President Trump made statements preceding his signing of the executive order at the Department of the Interior.

“The previous administration used a 100-year-old law known as the Antiquities Act to unilaterally put millions of acres of land and water under strict federal control — have you heard about that?” said Trump.

The Antiquities Act, signed by President Theodore Roosevelt in 1906, is a law that has been utilised by 16 presidents since Roosevelt. The law gives a president the authority to designate public property as federal monuments that are protected under law. Every president since Roosevelt has used the Antiquities Act except for Ronald Reagan, George H.W. Bush and Richard Nixon.
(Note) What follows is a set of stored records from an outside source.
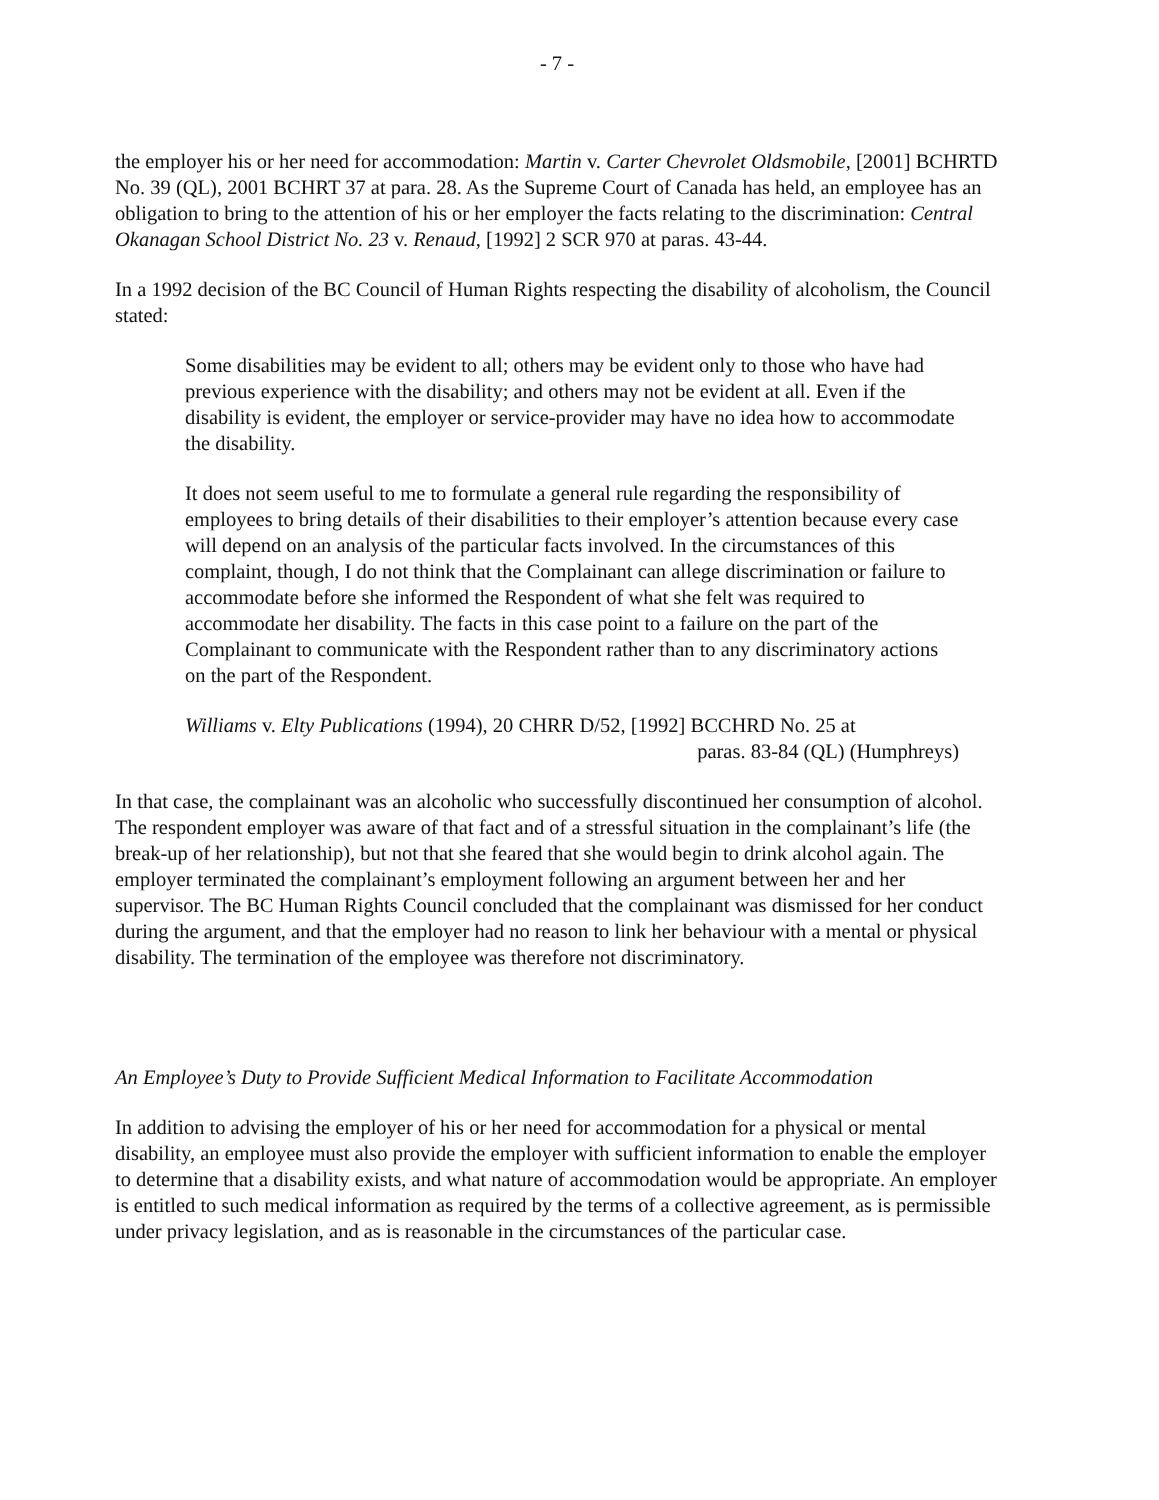- 7 -
the employer his or her need for accommodation: Martin v. Carter Chevrolet Oldsmobile, [2001] BCHRTD No. 39 (QL), 2001 BCHRT 37 at para. 28. As the Supreme Court of Canada has held, an employee has an obligation to bring to the attention of his or her employer the facts relating to the discrimination: Central Okanagan School District No. 23 v. Renaud, [1992] 2 SCR 970 at paras. 43-44.
In a 1992 decision of the BC Council of Human Rights respecting the disability of alcoholism, the Council stated:
Some disabilities may be evident to all; others may be evident only to those who have had previous experience with the disability; and others may not be evident at all. Even if the disability is evident, the employer or service-provider may have no idea how to accommodate the disability.
It does not seem useful to me to formulate a general rule regarding the responsibility of employees to bring details of their disabilities to their employer’s attention because every case will depend on an analysis of the particular facts involved. In the circumstances of this complaint, though, I do not think that the Complainant can allege discrimination or failure to accommodate before she informed the Respondent of what she felt was required to accommodate her disability. The facts in this case point to a failure on the part of the Complainant to communicate with the Respondent rather than to any discriminatory actions on the part of the Respondent.
Williams v. Elty Publications (1994), 20 CHRR D/52, [1992] BCCHRD No. 25 at
paras. 83-84 (QL) (Humphreys)
In that case, the complainant was an alcoholic who successfully discontinued her consumption of alcohol. The respondent employer was aware of that fact and of a stressful situation in the complainant’s life (the break-up of her relationship), but not that she feared that she would begin to drink alcohol again. The employer terminated the complainant’s employment following an argument between her and her supervisor. The BC Human Rights Council concluded that the complainant was dismissed for her conduct during the argument, and that the employer had no reason to link her behaviour with a mental or physical disability. The termination of the employee was therefore not discriminatory.
An Employee’s Duty to Provide Sufficient Medical Information to Facilitate Accommodation
In addition to advising the employer of his or her need for accommodation for a physical or mental disability, an employee must also provide the employer with sufficient information to enable the employer to determine that a disability exists, and what nature of accommodation would be appropriate. An employer is entitled to such medical information as required by the terms of a collective agreement, as is permissible under privacy legislation, and as is reasonable in the circumstances of the particular case.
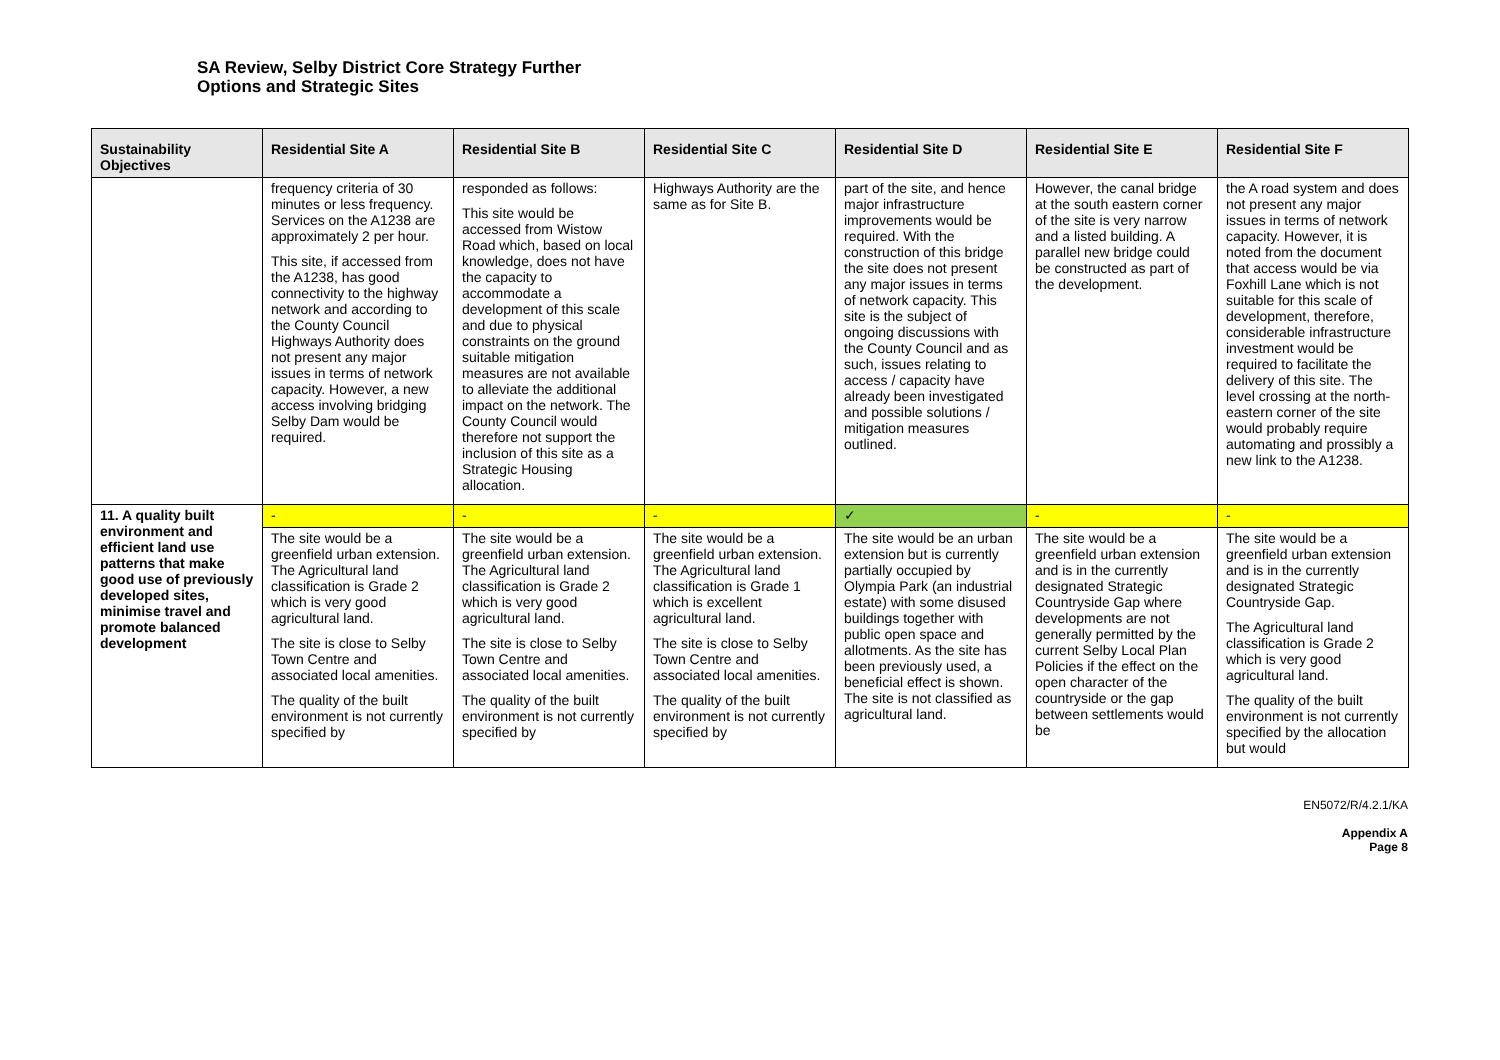SA Review, Selby District Core Strategy Further
Options and Strategic Sites
| Sustainability Objectives | Residential Site A | Residential Site B | Residential Site C | Residential Site D | Residential Site E | Residential Site F |
| --- | --- | --- | --- | --- | --- | --- |
| | frequency criteria of 30 minutes or less frequency. Services on the A1238 are approximately 2 per hour. This site, if accessed from the A1238, has good connectivity to the highway network and according to the County Council Highways Authority does not present any major issues in terms of network capacity. However, a new access involving bridging Selby Dam would be required. | responded as follows: This site would be accessed from Wistow Road which, based on local knowledge, does not have the capacity to accommodate a development of this scale and due to physical constraints on the ground suitable mitigation measures are not available to alleviate the additional impact on the network. The County Council would therefore not support the inclusion of this site as a Strategic Housing allocation. | Highways Authority are the same as for Site B. | part of the site, and hence major infrastructure improvements would be required. With the construction of this bridge the site does not present any major issues in terms of network capacity. This site is the subject of ongoing discussions with the County Council and as such, issues relating to access / capacity have already been investigated and possible solutions / mitigation measures outlined. | However, the canal bridge at the south eastern corner of the site is very narrow and a listed building. A parallel new bridge could be constructed as part of the development. | the A road system and does not present any major issues in terms of network capacity. However, it is noted from the document that access would be via Foxhill Lane which is not suitable for this scale of development, therefore, considerable infrastructure investment would be required to facilitate the delivery of this site. The level crossing at the north-eastern corner of the site would probably require automating and prossibly a new link to the A1238. |
| 11. A quality built environment and efficient land use patterns that make good use of previously developed sites, minimise travel and promote balanced development | - | - | - | ✓ | - | - |
| | The site would be a greenfield urban extension. The Agricultural land classification is Grade 2 which is very good agricultural land. The site is close to Selby Town Centre and associated local amenities. The quality of the built environment is not currently specified by | The site would be a greenfield urban extension. The Agricultural land classification is Grade 2 which is very good agricultural land. The site is close to Selby Town Centre and associated local amenities. The quality of the built environment is not currently specified by | The site would be a greenfield urban extension. The Agricultural land classification is Grade 1 which is excellent agricultural land. The site is close to Selby Town Centre and associated local amenities. The quality of the built environment is not currently specified by | The site would be an urban extension but is currently partially occupied by Olympia Park (an industrial estate) with some disused buildings together with public open space and allotments. As the site has been previously used, a beneficial effect is shown. The site is not classified as agricultural land. | The site would be a greenfield urban extension and is in the currently designated Strategic Countryside Gap where developments are not generally permitted by the current Selby Local Plan Policies if the effect on the open character of the countryside or the gap between settlements would be | The site would be a greenfield urban extension and is in the currently designated Strategic Countryside Gap. The Agricultural land classification is Grade 2 which is very good agricultural land. The quality of the built environment is not currently specified by the allocation but would |
EN5072/R/4.2.1/KA
Appendix A
Page 8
Reagan fought to open public land to private development for oil. George H.W. Bush co-founded and co-owned an oil company before becoming involved in politics. Nixon was caught accepting illegal money from the dairy industry. All of them deregulated, to varying degrees, public land to increase industrial use.

The Statue of Liberty, Oregon Caves National Monument and Preserve, as well as the Grand Canyon National Park and 154 additional sites gained protection under the Antiquities Act. Some of the protected sites are also marine habitats.

The Cascade-Siskiyou National Monument in Oregon is one of the 27 monuments due to be immediately reviewed by the Department of Interior. Craters of The Moon National Monument in nearby Idaho will also be reviewed. Within the 27 monuments are over 217 million acres of oceanic habitat and 11.3 million acres of public land that may be effected.

The Antiquities Act is a large portion of President Roosevelt’s legacy, an avid naturalist who believed deeply in the preservation of natural beauty and conservation of resources.

The executive order calls to review national monuments larger than 100,000 acres that were designated after 1996. If the Department of Interior recommends that federal monuments be downsized, Trump may then attempt to do so, although there is no legal precedent stating Trump can do so.

“It’s time to end these abuses and return control to the people, the people of Utah, the people of all of the states, the people of the United States,” said Trump.

Concerns have been raised with Trump’s executive order, not only from tribes and outdoor enthusiasts around Bears Ears, but around the country.

Trump’s tapping into the right-wing, anti-public lands zealotry will take us down a very dangerous path – a place where Americans no longer have control over public lands and corporations are left to mine, frack, clear-cut and bulldoze them into oblivion,” said Executive Director of the Center for Biological Diversity Kieran Suckling in an interview with the Washington Times.

Sen. Catherine Cortez Masto, D-NV., specifically asked Secretary of the Interior Ryan Zinke in his January confirmation hearing about his plans for national monuments in Nevada, Zinke agreed to meet with the senator before making decisions concerning public land in the state.

“I will, and have been, very vocal about our public lands and what we need to do to protect them, but at the same time bring back resources and funding to the state because of it,” Cortez Masto told The Spectrum.